Alıntı Metin:
Bu yazı ile başlayarak, önümüzdeki bir kaç yazıda müşteri konusunu ele alacağız. Bu amaçla bu yazımızda müşteri kavramının günümüzdeki tanımını yapmaya çalışacağız. Ancak daha önce tedarikci ve müşteri ilişkisinin tarihine kısaca bir göz atalım.

TARİHİ  BAKIŞLA MÜŞTERİ

Sanayi devriminden önceki dönemlerde  üretim ve üreticinin gücü piyasanın en belirleyici unsuruydu. Üretici sayısı az, üretmek gizemli, “bereketli” karlı ve “keyifli” bir işti. Bir başka deyişle piyasa “Satıcı Piyasası” idi. Aslında bu durum sanayi devriminden sonraki  dönemler için de genellikle böyle devam etti.

Ancak 2000’li yıllara gelindiğinde  ticaret dünyasında her şey hızla değişmeye başladı. Bu dönemde en çok değişime uğrayan unsur ise müşteri ve müşteri davranışları oldu. Öyle ki günümüz global ekonomi ortamında bu kez müşteri ve müşteri davranışları   piyasaların en belirleyici unsuru haline geldi. Üretici sayısının çok olduğu, rekabetin  “yaman” olduğu bu ortamda müşteri her zaman kar eld eden taraf oldu. Bu kez müşteri olmak “keyifli” bir durum oldu. Yani piyasa “Müşteri Piyasası”na dönüştü. Son yüzelli yıl içinde gelişen bu baş döndürücü değişim sürecini üç döneme ayırarak  incelmeye çalışalım.

* SANAYİ DEVRİMİ ÖNCESİ DÖNEM

Seri üretimin henüz başlamadığı bu dönemde, satılan mallar elle tek tek üretilmekteydi. Sunulan hizmetler de insan ya da hayvan gücüne dayanıyordu. Bu dönemde üretilen mal ve hizmetler hem tedarikçi  hem de müşteri için çok değerliydi. Kaliteleri de genelde yüksekti. Çünkü, ürünü yapan usta onu beğenmeden bırakmıyordu, ya da direkt olarak müşteri ile ilişki kuruluyor, onun özel isteklerine göre hatta bazen provalar bile yapılarak mal ve hizmet üretimi tamamlanıyordu. Üretici  mutluydu ve ürettiği  ürünün tam karşılığı olan  bedeli alıyor ve kar elde edebiliyordu.

O dönemde müşteriler ise ihtiyaçları olan tedarikcileri ya da ürünleri buldukları zaman mutlu oluyorlardı. Üstelik bu ürün ya da hizmetlerle ilgili fiyat pazarlığı da kolay kolay yapamıyorlardı. Örneğin müşteri buğdayını öğütmek için değirmenden   -günümüzdeki söylemle- “termin” rica ediyordu. Yine bir müşteri yeni bir elbise diktirmek için terzinin verdiği tarihi beklemek zorunda kalıyordu. Ya da zaman zaman her hangi bir ürünün arz edildiği duyulduğunda müşteriler adeta hücum edercesine satın almaya başlıyor, bazen satın almak için sıra bekliyorlardı.

Sağlanan Veriler:
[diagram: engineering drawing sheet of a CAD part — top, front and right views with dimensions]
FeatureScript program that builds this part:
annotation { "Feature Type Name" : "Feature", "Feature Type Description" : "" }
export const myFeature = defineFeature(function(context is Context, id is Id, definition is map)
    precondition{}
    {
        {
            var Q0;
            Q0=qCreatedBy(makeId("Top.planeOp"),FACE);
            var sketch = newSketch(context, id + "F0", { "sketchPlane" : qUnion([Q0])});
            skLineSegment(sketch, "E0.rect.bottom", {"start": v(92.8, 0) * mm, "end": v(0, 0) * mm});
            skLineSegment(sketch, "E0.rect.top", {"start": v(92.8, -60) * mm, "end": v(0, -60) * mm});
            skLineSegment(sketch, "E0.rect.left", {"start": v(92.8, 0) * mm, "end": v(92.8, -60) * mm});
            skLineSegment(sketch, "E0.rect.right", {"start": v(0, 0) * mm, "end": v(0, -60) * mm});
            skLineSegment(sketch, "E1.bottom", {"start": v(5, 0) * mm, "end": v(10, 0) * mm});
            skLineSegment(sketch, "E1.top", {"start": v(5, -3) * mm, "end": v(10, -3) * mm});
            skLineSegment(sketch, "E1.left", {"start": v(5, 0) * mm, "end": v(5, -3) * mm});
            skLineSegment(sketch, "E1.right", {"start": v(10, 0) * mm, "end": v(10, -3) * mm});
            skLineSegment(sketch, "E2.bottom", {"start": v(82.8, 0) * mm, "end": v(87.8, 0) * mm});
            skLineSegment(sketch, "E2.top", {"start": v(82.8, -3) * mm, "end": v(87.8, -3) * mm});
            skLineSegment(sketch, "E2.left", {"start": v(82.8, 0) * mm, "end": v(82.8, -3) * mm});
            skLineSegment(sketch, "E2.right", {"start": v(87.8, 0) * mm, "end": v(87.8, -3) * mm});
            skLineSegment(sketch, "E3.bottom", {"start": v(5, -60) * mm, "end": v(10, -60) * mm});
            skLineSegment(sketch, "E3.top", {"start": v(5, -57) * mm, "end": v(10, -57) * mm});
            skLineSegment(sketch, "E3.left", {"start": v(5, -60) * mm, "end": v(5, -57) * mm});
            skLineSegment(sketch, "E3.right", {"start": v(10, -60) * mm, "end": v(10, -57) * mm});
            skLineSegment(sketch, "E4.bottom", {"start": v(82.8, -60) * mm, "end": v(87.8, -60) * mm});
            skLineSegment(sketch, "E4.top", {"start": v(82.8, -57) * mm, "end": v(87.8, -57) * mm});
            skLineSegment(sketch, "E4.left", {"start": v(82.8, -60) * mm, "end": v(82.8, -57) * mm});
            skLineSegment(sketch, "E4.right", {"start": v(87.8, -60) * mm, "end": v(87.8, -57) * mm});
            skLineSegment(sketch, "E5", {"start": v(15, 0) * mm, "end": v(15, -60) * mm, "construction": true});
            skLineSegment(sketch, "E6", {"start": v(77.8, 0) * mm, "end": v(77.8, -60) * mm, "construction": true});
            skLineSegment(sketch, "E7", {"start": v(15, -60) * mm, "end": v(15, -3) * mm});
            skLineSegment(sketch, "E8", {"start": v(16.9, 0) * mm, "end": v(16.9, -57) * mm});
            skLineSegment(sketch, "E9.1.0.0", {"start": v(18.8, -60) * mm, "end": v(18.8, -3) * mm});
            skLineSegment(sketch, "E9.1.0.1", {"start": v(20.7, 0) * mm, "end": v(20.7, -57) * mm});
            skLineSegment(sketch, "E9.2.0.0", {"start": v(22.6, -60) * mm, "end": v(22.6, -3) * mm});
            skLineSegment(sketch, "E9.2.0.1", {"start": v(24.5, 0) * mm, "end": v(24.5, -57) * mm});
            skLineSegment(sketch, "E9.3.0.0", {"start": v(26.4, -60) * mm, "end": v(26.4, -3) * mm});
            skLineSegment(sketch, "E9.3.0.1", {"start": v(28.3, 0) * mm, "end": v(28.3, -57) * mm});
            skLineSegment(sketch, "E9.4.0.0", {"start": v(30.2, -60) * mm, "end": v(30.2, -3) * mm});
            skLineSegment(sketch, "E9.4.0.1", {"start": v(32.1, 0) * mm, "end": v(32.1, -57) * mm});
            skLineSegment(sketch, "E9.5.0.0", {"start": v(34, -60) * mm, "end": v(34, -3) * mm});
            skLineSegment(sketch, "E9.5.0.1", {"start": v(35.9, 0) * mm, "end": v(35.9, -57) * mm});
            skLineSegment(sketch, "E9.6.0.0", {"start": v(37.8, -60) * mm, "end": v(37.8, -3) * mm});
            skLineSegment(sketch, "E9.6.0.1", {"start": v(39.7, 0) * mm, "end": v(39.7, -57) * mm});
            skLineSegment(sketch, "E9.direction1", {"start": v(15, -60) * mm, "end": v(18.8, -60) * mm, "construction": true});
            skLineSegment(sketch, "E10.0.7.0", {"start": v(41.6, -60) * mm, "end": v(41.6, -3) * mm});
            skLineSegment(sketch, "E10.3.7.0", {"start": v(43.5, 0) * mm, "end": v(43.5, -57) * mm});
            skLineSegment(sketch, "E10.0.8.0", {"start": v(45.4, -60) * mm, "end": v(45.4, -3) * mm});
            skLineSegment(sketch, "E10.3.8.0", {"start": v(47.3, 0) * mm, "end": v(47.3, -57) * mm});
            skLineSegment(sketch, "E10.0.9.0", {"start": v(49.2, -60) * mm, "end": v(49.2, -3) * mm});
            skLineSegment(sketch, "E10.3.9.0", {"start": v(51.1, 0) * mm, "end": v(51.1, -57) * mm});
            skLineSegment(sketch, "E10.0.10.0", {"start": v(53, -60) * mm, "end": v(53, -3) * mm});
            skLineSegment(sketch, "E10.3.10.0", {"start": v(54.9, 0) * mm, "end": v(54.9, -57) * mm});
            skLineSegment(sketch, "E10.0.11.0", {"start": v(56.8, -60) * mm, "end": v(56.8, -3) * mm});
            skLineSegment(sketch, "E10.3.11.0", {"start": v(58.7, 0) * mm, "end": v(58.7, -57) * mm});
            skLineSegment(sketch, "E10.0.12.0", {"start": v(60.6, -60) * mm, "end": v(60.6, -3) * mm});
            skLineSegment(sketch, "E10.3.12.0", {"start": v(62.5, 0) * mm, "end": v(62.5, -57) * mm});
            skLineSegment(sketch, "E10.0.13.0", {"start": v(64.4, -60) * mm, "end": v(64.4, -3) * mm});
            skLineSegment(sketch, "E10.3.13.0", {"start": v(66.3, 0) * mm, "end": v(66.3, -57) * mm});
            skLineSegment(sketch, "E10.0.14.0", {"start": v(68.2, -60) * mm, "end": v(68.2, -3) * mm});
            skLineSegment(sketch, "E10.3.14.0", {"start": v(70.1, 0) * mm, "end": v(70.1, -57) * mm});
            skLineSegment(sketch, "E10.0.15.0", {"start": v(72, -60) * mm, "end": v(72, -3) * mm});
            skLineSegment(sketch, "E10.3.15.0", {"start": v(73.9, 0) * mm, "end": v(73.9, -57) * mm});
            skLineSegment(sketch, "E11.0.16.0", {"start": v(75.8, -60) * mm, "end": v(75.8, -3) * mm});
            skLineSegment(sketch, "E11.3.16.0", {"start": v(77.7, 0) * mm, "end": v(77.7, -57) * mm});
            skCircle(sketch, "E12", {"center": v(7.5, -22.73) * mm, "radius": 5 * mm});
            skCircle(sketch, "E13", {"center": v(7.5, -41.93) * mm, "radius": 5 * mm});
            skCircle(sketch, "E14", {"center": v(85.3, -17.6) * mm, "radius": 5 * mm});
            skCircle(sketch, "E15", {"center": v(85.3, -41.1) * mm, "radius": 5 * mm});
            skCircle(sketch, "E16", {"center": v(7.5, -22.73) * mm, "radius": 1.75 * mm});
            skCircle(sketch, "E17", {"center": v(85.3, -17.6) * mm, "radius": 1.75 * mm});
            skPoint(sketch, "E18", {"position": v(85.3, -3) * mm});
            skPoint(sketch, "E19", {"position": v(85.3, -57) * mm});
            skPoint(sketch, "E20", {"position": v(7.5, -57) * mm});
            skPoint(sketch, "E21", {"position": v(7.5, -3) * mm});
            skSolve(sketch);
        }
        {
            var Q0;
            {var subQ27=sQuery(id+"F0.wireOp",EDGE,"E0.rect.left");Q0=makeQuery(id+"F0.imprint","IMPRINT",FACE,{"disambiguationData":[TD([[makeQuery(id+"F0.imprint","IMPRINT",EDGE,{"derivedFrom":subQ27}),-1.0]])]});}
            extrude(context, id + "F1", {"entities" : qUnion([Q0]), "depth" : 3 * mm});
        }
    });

Çalışma Yönergeleri:
1 > Müşteri konusundaki yazıya göre şu soruları yanıtlayın:
(a) Sanayi devriminden önceki dönemlerde piyasanın en belirleyici unsuru neydi?
(b) 2000'li yıllarda en çok değişime uğrayan unsur ne oldu?
(c) Sanayi devrimi öncesinde satılan mallar nasıl üretiliyordu?
2 > Müşteri konusundaki yazıda geçen "Bu dönemde en çok değişime uğrayan unsur ise müşteri ve müşteri davranışları oldu." cümlesini İngilizceye çevirin.
3 > Müşteri konusundaki yazıyı kaldığı yerden sürdürün.
Kayıtlar başka bir kaynaktan alınmıştır.

Soruların Yanıtları:
1 >
(a) Üretim ve üreticinin gücü.
(b) Müşteri ve müşteri davranışları.
(c) Elle, tek tek üretiliyordu.

2 > In this period, the element that underwent the most change was the customer and customer behavior.

3 >
* SANAYİ DEVRİMİ  SONRASI  DÖNEM

Sanayi devrimi ilk olarak 1700’lü yılların ilk yarısından itibaren  İngiltere’de başladı. Özellikle buhar makinasının icat edimsesiyle sanayide çok önemli gelişmeler oldu. Buhar gücünün üretimde kullanılmasıyla üretim miktarları arttı ve maliyetleri de azaldı. Daha sonra 1800 yılların ikinci yarısından itibaren demir çelik saayiinde  çok önemli gelişmeler meydana geldi. (İngiliz bilim adamı  H. Bessemer 1860 yılında eritilmiş pik demirden, havadaki oksijeni kullanarak daha ucuz yoldan çelik elde etti.) Demir-çelik sanayiindeki bu  gelişmeler de üretimde kullanılan makine ve ekipmanların daha büyümesini ve gelişmesini sağladı. 1900’lü yıllara gelindiğinde de artık seri üretimlerin yapıldığı montaj hatları oluşturulmaya başlandı. (İlk defa 1913’te Ford Otomotiv şirketinde “üretim bandı” tekniği kullanılmıştır.) Aynı şekilde  buhar gücü gemi ve trenlerde de kullanılmaya başlandı. Önceleri Avrupa ülkeleri arasındaki ticareti artıran bu gelişmeler daha sonra  dünya ticaretinin de bugünkü yapısına ulaşmasında önemli bir adım oldu. 

Ana hatlarıyla kısaca söz ettiğimiz bu yüz-yüz elli yıl içerisideki baş dödürücü gelişmeler sonucunda sanayide birim zamanda gerçekleştirilen üretim miktarları arttı ve   maliyetler de düştü.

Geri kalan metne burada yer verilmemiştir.